As were the mythological warrior tales before, such stories were mainly oral in their transmission. They were told around the firesides in country cottages and in places where people gathered. And they had a community element as well, for they bound neighbors together in a common consciousness and identity. As with the great Bardic gatherings centuries before, people came together to hear these stories and take them away as part both of themselves and of their culture. The Bards themselves were replaced by traditional local storytellers (in Ireland, these people were known as seanachie, or men—and women—of lore) who could spin a fine yarn concerning histories, events, and places in the local community. Such people were accorded the status that had once been given to the Bards. The tales that they told not only served as entertainment and explanation, they actually shaped and honed who their listeners were and how those people saw themselves. Not only this, but the stories gave shape and meaning to the countryside around them and their relationship to it. The haunted fort at the foot of the field might be haunted or the abode of fairies, but it was haunted for a purpose. There might have once been a mighty battle fought within its earthen walls, or there might have been an awful murder committed there.

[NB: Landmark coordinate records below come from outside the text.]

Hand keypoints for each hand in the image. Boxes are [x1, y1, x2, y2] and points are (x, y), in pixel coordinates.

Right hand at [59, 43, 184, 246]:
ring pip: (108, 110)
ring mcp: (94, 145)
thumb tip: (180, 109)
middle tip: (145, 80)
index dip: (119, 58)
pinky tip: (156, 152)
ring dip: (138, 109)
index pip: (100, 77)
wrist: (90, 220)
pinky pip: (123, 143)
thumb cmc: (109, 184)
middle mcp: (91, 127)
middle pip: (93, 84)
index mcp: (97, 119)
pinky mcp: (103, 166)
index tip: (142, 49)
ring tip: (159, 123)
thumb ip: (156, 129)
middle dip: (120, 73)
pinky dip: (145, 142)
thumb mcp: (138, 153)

The resonances of these events and actions percolated down across the centuries and immersed themselves in rural folklore.

As with the warrior tales before them, the tales that were often told around the fireside were oral ones, simply conveyed by word of mouth between relatives or from one neighbor to another. Sadly, unlike the mythological tales, in the majority of cases, no attempt was made to record them. Although a number of anthologies of Celtic folktales have been recorded, many of them vanished into oblivion as the years passed.

This loss has accelerated as the modern era has taken hold. New and “scientific” and “reasoned” explanations have been found for events and phenomena in the Celtic countryside, and our notions of what constitutes “culture” have changed. Much of our cultural entertainment nowadays comes from a box in the corner of our living rooms, much of it is imported, and this has almost dissolved the indigenous ancient cultures of the Celtic past. And yet, there is still a hankering for the perspectives of yesterday; we all still love a good story, well told. Perhaps not all of our Celtic heritage has completely vanished.